A Aliança propõe uma solução através da implementação de extrema flexibilidade. Emerald AI, cujo CEO é Varun Sivaram, aponta para um potencial significativo: se tais instalações puderem reduzir significativamente o consumo durante picos de demanda, a América potencialmente pode liberar 100 gigawatts de capacidade sem a necessidade de grandes gastos financiados por contribuintes, graças à eficiência inteligente.

Os líderes técnicos estão mudando a abordagem, concordando em agir como uma carga dinâmica, e não como um consumidor rígido. Em troca, se os operadores se comprometerem a reduzir a atividade durante emergências, as empresas de serviços públicos lhes concedem conexões mais rápidas e significativamente maiores à rede elétrica.

O mecanismo de funcionamento reside em uma interação complexa e de alta tecnologia: as instalações podem suspender operações, desacelerar processos ou transferir tarefas menos urgentes, como treinamento básico de modelos, para períodos fora do pico de demanda. Operações críticas são mantidas por meio da descarga de baterias locais potentes. Algoritmos de software gerenciam automaticamente esse complexo equilíbrio, garantindo que as aplicações principais não sejam interrompidas mesmo com a redução da carga na rede.

Em alguns casos, essas instalações podem até devolver energia armazenada à rede quando a comunidade mais precisa. Josh Parker da NVIDIA enfatizou que a criação de padrões técnicos unificados é crucial, e a aliança visa garantir a fluidez desse processo, exigindo que todos os participantes sigam as mesmas regras.

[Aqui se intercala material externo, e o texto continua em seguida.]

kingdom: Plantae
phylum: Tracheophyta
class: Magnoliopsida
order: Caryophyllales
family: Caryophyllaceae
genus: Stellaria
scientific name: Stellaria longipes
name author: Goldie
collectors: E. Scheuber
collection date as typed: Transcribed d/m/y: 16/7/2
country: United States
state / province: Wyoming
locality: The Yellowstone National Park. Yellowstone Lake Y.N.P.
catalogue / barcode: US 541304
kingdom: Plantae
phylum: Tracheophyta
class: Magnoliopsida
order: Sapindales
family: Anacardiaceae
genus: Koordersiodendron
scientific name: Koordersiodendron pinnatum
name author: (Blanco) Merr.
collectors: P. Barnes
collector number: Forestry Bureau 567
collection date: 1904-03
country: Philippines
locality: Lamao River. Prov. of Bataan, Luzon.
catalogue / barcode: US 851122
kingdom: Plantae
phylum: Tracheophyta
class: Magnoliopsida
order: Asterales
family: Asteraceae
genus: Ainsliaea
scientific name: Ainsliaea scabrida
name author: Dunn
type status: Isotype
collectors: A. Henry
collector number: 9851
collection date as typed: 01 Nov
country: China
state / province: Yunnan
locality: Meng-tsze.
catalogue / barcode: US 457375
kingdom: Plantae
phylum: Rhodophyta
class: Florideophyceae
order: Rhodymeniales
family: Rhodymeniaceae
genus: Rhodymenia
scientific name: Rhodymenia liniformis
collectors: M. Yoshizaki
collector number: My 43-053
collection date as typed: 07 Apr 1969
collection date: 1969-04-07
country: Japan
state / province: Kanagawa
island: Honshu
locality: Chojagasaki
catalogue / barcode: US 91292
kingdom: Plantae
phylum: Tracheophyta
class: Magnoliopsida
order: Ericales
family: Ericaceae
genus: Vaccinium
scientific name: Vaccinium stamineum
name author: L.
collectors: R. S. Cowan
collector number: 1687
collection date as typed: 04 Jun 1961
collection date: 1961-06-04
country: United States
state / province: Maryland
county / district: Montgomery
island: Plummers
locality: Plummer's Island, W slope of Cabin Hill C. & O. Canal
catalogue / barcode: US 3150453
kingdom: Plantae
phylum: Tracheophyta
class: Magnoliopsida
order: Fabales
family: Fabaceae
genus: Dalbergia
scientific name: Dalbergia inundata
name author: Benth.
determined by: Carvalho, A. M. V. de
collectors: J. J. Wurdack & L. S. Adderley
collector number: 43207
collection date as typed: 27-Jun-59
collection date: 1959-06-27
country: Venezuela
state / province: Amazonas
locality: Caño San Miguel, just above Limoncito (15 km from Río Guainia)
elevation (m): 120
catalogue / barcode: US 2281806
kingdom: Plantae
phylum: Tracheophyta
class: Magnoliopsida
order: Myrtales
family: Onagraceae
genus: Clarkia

Atualmente, a opinião pública é extremamente negativa: cerca de 70% dos americanos se opõem veementemente à construção de novos data centers perto de suas casas, temendo aumento nas contas e ruído constante. Essas pessoas também estão profundamente preocupadas com o impacto ambiental. A AEMA desempenha uma dupla função: serve como padrão e ferramenta de lobby crítica para mitigar essas sérias preocupações.

Embora esta iniciativa não elimine completamente a pegada ecológica, ela representa um passo importante, pois ajuda a interromper o aumento imediato da carga nas redes locais. Os líderes técnicos esperam restaurar a confiança do público, ao mesmo tempo em que mantêm os ritmos de desenvolvimento em alto nível.